### EXERCISE INSTRUCTIONS
Convert every line of the records below into a JSON list of strings, one string per line, leaving out any blank lines.

Begin PROVIDED INFORMATION

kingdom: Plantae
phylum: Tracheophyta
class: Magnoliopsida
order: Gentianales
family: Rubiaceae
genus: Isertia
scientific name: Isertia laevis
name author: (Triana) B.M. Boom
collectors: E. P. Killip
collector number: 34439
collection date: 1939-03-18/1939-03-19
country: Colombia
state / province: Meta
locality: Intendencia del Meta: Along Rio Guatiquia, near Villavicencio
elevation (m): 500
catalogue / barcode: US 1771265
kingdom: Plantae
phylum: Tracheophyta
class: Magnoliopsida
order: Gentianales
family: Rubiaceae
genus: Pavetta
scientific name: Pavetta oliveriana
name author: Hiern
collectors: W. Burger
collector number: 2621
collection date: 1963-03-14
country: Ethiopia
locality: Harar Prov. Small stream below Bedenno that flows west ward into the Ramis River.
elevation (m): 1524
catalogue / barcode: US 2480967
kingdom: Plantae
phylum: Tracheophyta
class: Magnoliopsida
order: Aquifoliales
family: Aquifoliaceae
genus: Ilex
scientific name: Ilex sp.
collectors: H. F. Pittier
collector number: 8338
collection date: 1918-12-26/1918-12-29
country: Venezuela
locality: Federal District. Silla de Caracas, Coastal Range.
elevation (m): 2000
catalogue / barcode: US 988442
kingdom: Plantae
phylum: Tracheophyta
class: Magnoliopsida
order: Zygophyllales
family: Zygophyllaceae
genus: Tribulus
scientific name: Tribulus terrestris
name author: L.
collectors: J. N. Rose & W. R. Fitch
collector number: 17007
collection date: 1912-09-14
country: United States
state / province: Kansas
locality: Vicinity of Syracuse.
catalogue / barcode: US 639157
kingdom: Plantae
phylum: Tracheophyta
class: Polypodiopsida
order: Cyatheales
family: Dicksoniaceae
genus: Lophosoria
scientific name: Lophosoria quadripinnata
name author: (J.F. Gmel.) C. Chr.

End PROVIDED INFORMATION

### RESULT FOR THIS TASK
[
  "kingdom: Plantae",
  "phylum: Tracheophyta",
  "class: Magnoliopsida",
  "order: Gentianales",
  "family: Rubiaceae",
  "genus: Isertia",
  "scientific name: Isertia laevis",
  "name author: (Triana) B.M. Boom",
  "collectors: E. P. Killip",
  "collector number: 34439",
  "collection date: 1939-03-18/1939-03-19",
  "country: Colombia",
  "state / province: Meta",
  "locality: Intendencia del Meta: Along Rio Guatiquia, near Villavicencio",
  "elevation (m): 500",
  "catalogue / barcode: US 1771265",
  "kingdom: Plantae",
  "phylum: Tracheophyta",
  "class: Magnoliopsida",
  "order: Gentianales",
  "family: Rubiaceae",
  "genus: Pavetta",
  "scientific name: Pavetta oliveriana",
  "name author: Hiern",
  "collectors: W. Burger",
  "collector number: 2621",
  "collection date: 1963-03-14",
  "country: Ethiopia",
  "locality: Harar Prov. Small stream below Bedenno that flows west ward into the Ramis River.",
  "elevation (m): 1524",
  "catalogue / barcode: US 2480967",
  "kingdom: Plantae",
  "phylum: Tracheophyta",
  "class: Magnoliopsida",
  "order: Aquifoliales",
  "family: Aquifoliaceae",
  "genus: Ilex",
  "scientific name: Ilex sp.",
  "collectors: H. F. Pittier",
  "collector number: 8338",
  "collection date: 1918-12-26/1918-12-29",
  "country: Venezuela",
  "locality: Federal District. Silla de Caracas, Coastal Range.",
  "elevation (m): 2000",
  "catalogue / barcode: US 988442",
  "kingdom: Plantae",
  "phylum: Tracheophyta",
  "class: Magnoliopsida",
  "order: Zygophyllales",
  "family: Zygophyllaceae",
  "genus: Tribulus",
  "scientific name: Tribulus terrestris",
  "name author: L.",
  "collectors: J. N. Rose & W. R. Fitch",
  "collector number: 17007",
  "collection date: 1912-09-14",
  "country: United States",
  "state / province: Kansas",
  "locality: Vicinity of Syracuse.",
  "catalogue / barcode: US 639157",
  "kingdom: Plantae",
  "phylum: Tracheophyta",
  "class: Polypodiopsida",
  "order: Cyatheales",
  "family: Dicksoniaceae",
  "genus: Lophosoria",
  "scientific name: Lophosoria quadripinnata",
  "name author: (J.F. Gmel.) C. Chr."
]